---------- Input data

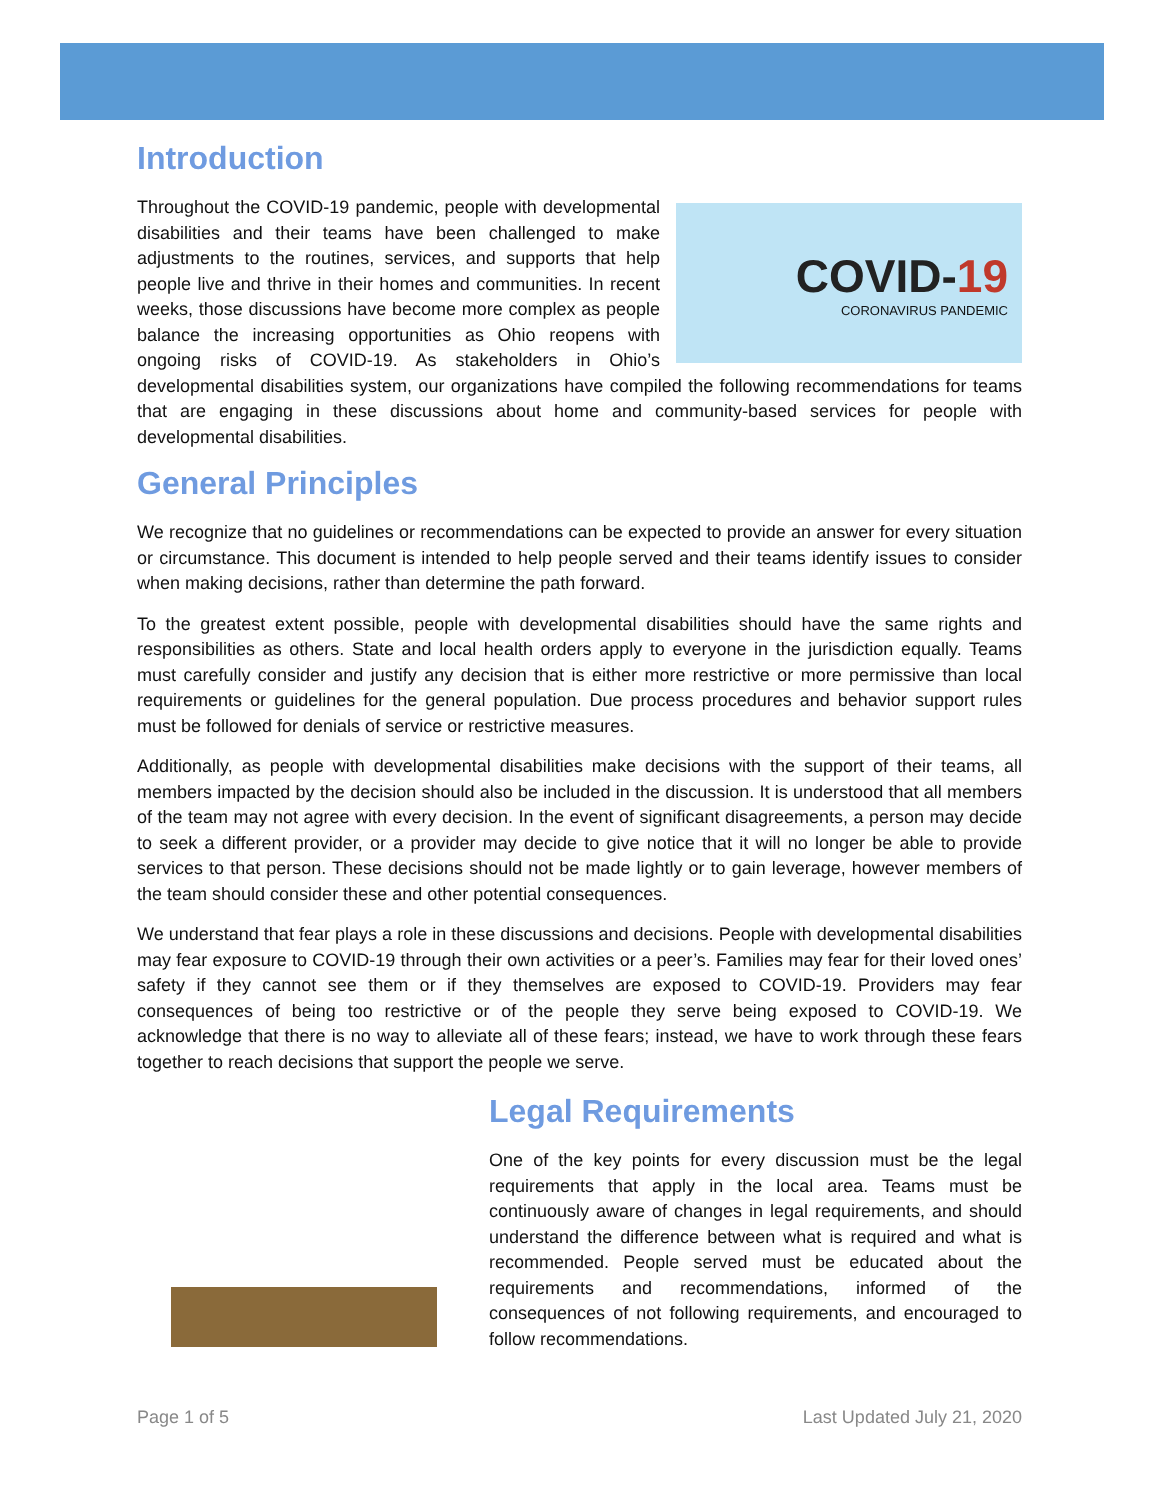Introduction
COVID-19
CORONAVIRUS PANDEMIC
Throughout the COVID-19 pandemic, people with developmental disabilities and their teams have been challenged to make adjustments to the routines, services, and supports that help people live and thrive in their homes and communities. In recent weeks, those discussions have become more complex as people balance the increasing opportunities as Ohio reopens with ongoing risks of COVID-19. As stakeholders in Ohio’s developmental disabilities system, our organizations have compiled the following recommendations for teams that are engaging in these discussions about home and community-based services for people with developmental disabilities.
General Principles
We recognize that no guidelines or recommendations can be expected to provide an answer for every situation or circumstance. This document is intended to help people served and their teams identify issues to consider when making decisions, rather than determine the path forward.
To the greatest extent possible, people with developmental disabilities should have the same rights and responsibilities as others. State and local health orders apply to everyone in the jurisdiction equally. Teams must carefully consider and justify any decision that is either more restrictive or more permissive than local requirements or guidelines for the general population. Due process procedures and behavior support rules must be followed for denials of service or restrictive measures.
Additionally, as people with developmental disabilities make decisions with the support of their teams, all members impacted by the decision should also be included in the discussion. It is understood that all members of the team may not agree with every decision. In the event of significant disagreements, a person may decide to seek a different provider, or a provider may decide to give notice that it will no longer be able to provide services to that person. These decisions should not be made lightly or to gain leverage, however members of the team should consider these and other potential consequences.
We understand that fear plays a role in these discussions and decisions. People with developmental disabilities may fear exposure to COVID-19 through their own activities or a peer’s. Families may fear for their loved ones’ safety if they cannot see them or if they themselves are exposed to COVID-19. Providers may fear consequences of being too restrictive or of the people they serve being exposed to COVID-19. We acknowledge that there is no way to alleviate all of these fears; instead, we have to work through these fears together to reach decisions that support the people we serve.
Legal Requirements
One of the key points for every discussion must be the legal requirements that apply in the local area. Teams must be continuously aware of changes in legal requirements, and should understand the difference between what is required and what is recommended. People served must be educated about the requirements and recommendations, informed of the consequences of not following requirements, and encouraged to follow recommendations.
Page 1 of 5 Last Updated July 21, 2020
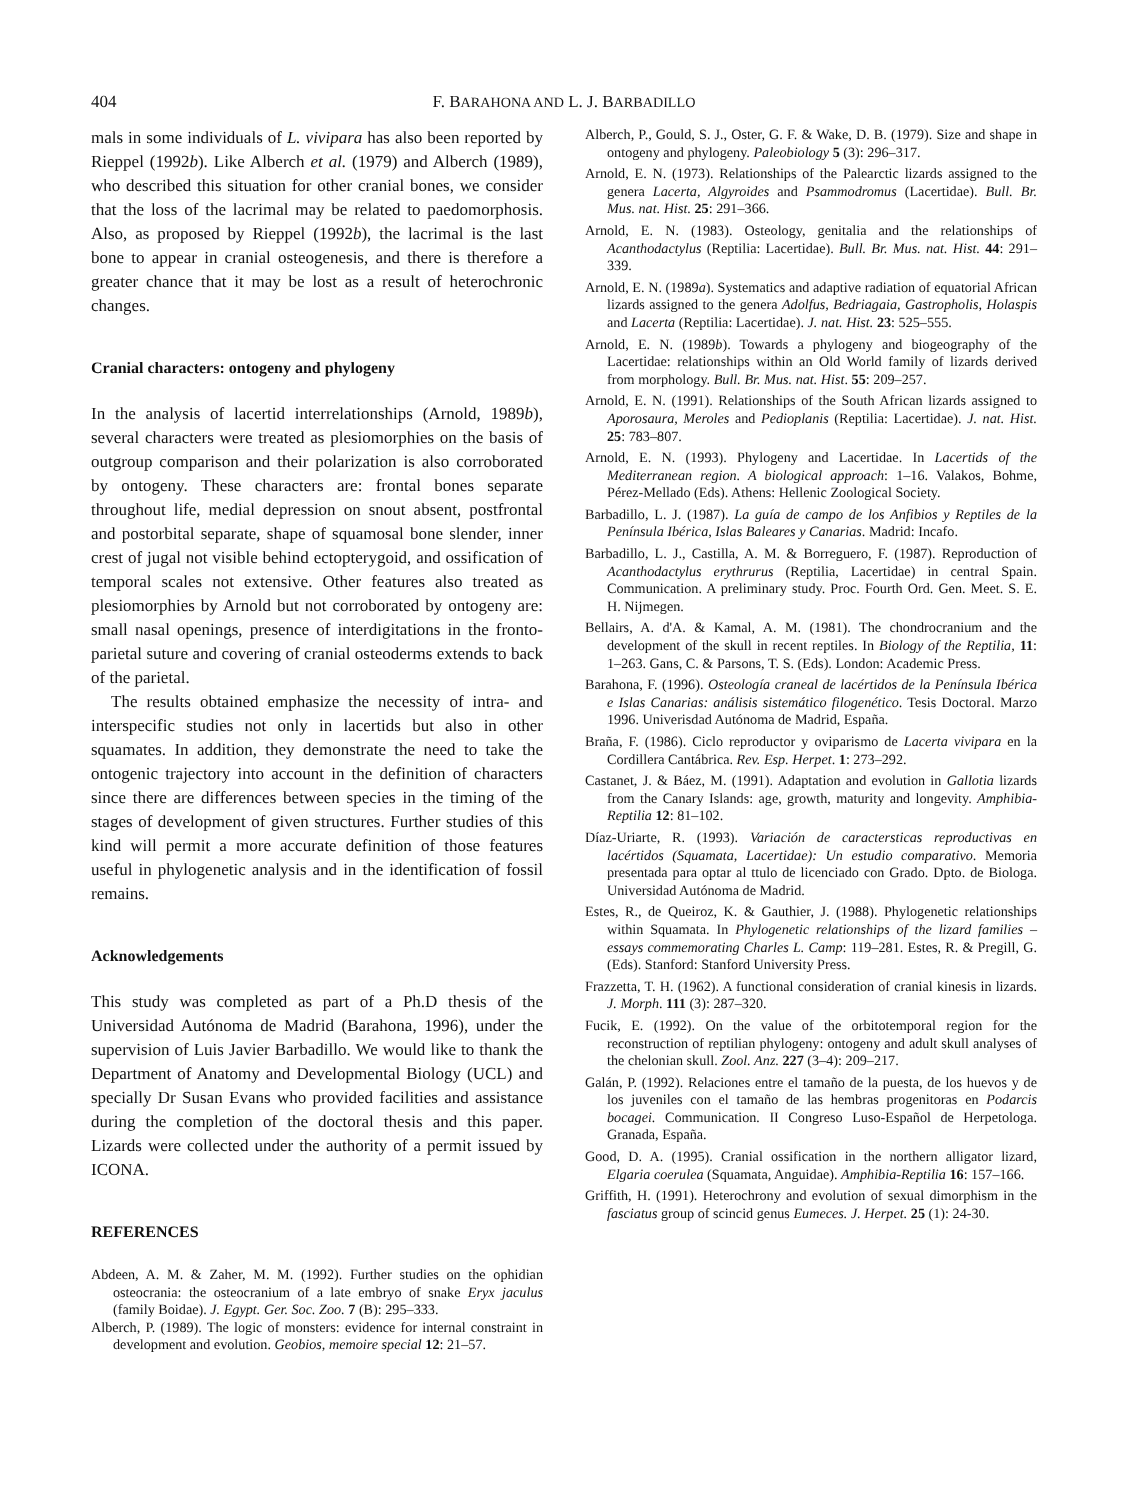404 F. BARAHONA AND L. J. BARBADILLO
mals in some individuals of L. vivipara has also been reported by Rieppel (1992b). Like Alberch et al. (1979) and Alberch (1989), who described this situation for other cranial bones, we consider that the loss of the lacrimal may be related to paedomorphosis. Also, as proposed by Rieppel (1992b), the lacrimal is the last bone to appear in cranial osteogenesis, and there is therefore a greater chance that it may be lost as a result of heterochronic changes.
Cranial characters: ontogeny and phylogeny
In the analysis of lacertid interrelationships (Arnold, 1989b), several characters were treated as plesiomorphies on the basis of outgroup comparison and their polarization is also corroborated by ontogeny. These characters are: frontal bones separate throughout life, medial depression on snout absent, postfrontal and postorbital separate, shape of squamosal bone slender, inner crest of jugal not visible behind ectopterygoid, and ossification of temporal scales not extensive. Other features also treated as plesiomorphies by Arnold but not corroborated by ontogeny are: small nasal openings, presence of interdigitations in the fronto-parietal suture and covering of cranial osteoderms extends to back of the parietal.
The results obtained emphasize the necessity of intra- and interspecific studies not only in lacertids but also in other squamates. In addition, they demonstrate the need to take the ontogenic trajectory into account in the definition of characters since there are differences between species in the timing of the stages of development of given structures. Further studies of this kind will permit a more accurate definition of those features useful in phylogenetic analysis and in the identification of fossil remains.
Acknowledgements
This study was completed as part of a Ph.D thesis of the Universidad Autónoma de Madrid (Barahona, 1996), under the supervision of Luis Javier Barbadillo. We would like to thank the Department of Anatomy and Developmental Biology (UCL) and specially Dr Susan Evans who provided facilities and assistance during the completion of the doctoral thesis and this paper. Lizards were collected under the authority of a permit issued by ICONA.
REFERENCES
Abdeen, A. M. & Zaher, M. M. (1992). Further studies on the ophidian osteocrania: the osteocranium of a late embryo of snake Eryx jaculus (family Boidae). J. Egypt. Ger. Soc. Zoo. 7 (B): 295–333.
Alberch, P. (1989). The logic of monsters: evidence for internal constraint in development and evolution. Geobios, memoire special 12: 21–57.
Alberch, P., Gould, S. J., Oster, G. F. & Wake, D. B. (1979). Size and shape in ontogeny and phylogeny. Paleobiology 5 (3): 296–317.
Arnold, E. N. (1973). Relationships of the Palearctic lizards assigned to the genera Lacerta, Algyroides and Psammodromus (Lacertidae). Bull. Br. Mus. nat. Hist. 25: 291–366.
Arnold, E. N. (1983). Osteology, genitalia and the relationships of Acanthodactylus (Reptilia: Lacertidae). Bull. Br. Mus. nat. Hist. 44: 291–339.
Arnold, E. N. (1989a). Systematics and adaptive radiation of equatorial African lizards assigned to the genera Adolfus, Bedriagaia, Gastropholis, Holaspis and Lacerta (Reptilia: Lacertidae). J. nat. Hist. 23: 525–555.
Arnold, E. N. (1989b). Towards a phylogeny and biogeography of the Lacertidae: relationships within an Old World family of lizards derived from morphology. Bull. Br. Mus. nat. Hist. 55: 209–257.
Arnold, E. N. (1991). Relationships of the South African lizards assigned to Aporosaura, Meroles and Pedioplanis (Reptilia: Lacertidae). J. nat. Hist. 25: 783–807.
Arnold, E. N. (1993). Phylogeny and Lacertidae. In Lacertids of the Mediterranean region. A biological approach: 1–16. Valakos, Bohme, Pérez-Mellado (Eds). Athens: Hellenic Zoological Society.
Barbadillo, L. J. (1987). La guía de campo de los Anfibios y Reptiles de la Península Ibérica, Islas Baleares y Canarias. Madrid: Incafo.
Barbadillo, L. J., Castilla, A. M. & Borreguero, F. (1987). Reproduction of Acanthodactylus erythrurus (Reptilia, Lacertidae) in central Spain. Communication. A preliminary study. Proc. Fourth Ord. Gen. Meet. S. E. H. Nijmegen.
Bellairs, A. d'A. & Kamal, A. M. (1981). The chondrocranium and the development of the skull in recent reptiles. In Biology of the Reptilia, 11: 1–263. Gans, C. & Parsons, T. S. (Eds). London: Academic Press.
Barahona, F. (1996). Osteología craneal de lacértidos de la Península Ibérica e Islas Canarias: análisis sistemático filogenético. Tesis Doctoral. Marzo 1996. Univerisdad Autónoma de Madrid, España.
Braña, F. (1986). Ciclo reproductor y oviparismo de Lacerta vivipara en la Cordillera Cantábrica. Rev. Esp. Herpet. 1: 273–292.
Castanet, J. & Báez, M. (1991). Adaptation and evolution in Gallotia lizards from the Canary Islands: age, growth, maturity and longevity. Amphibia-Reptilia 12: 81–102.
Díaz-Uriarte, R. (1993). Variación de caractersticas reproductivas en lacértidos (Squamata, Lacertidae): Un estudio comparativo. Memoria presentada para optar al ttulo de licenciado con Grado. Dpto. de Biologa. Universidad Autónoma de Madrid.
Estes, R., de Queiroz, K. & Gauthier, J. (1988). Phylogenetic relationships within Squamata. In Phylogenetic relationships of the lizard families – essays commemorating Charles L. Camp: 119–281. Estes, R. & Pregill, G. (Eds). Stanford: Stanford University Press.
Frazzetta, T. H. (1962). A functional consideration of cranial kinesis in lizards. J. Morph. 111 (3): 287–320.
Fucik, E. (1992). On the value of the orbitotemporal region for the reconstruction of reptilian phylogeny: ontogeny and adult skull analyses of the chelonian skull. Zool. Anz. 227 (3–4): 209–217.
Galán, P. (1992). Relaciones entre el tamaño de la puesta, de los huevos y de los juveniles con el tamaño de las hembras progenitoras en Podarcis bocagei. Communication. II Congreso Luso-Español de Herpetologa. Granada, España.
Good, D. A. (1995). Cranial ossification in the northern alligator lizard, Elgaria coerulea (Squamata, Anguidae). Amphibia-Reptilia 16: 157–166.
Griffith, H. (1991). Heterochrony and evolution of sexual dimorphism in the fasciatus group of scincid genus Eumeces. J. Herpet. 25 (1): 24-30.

--------------------

### About this exercise
Would you print, exactly as written, every line above from the one holding "Barbadillo, L. J., Castilla, A." through the one holding "Díaz-Uriarte, R. (1993).", with both included and no other lines?

### Exercise response
Barbadillo, L. J., Castilla, A. M. & Borreguero, F. (1987). Reproduction of Acanthodactylus erythrurus (Reptilia, Lacertidae) in central Spain. Communication. A preliminary study. Proc. Fourth Ord. Gen. Meet. S. E. H. Nijmegen.
Bellairs, A. d'A. & Kamal, A. M. (1981). The chondrocranium and the development of the skull in recent reptiles. In Biology of the Reptilia, 11: 1–263. Gans, C. & Parsons, T. S. (Eds). London: Academic Press.
Barahona, F. (1996). Osteología craneal de lacértidos de la Península Ibérica e Islas Canarias: análisis sistemático filogenético. Tesis Doctoral. Marzo 1996. Univerisdad Autónoma de Madrid, España.
Braña, F. (1986). Ciclo reproductor y oviparismo de Lacerta vivipara en la Cordillera Cantábrica. Rev. Esp. Herpet. 1: 273–292.
Castanet, J. & Báez, M. (1991). Adaptation and evolution in Gallotia lizards from the Canary Islands: age, growth, maturity and longevity. Amphibia-Reptilia 12: 81–102.
Díaz-Uriarte, R. (1993). Variación de caractersticas reproductivas en lacértidos (Squamata, Lacertidae): Un estudio comparativo. Memoria presentada para optar al ttulo de licenciado con Grado. Dpto. de Biologa. Universidad Autónoma de Madrid.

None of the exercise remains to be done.